Stories

My Mumbai

Sunday, November 6th, 2005

Tales from the Train:

People often scoff at me for refusing to research places before I go there. At best, it’s seen by people who know me as a “silly Ryan thing”. At worst, it’s seen by new people I meet as “not caring enough to research the culture you’re moving into.”

But I’ll tell you what.

Everything I’ve ever researched about a place before I arrived, or what friends have taken upon themselves to research on my behalf, has been wrong.

Everyone I know who thought I was silly for not knowing anything about Mumbai (example: that image above is the first map of Mumbai I’ve seen, and I just downloaded it to write silly things on it for y’all) did their own research, and told me what they’d learned, while I tried to cover my ears. I was told that Mumbai was the New York of India. Big city livin’. Swimming pools, moviestars.

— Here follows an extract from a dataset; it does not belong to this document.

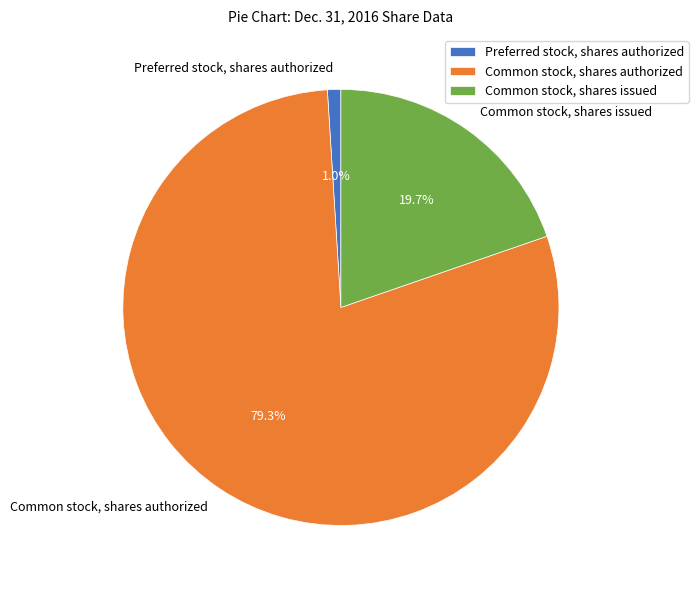

Is Preferred stock, shares authorized the majority of the pie?

No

Well yesterday and today I took the train into the city. Let me rephrase that. I took The Train. I need to say that as a title, not a description, because The Train is a thing of beauty. The old, decrepit piece of machinery fires in a straight line, North to South, often so full that it’s not like Japanese subway cars, which get so full they have pushers to shove people in, here, at each doorway are 7 or 8 people hanging OUT of the train as it rockets over rough terrain, bridges, rivers and the like. Some are lucky enough to have one arm in the car, some can only hang for dear life onto the paper thin crease where the top and side of the train are welded together.

It turns out I actually paid for a first class ticket ($1.50) but there’s no way I was gonna go sit alone in first class when the cool kids were in the sardine roller coaster.

The neighborhoods I rocketed through with the wind in my hair and traffic lights whizzing past my head ranged from trash back villages (for those who could afford to live in the high end burlap villages near my place) all the way up to the fancier villages made out of old billboards. And when I say trash bag village, I’m not talking about just a row of temporary dwellings, like when you see cardboard boxes in a big city alley, these are full fledged communities, with trash bag restaurants, stores, temples, and a park (garbage filled field) where children fly kites made out of egg cartons and trash bags. They stretched for a while, with main roads, side streets, and looked like generations had been brought up there.

It was on odd mix of low tech vs high tech when I noticed that if I looked at my cell phone, the screen told me which stop was coming up next.

When I arrived at the final stop, Churchgate, home of The Gateway to India, I hadn’t noticed much difference. There were the big tourist hotels, and some beautiful but out-of-place looking old English architecture, but it was no big city livin’. I remember when I was a kid being surprised to hear that in some countries, if you bought a drink on the street, it was served in a plastic bag because they couldn’t afford cups.

At the stands here, they have one glass, and you have to wait for the customer ahead of you to finish drinking out of it.

Luckily, my misguided expectations didn’t take anything away from the experience. I am loving every minute of this.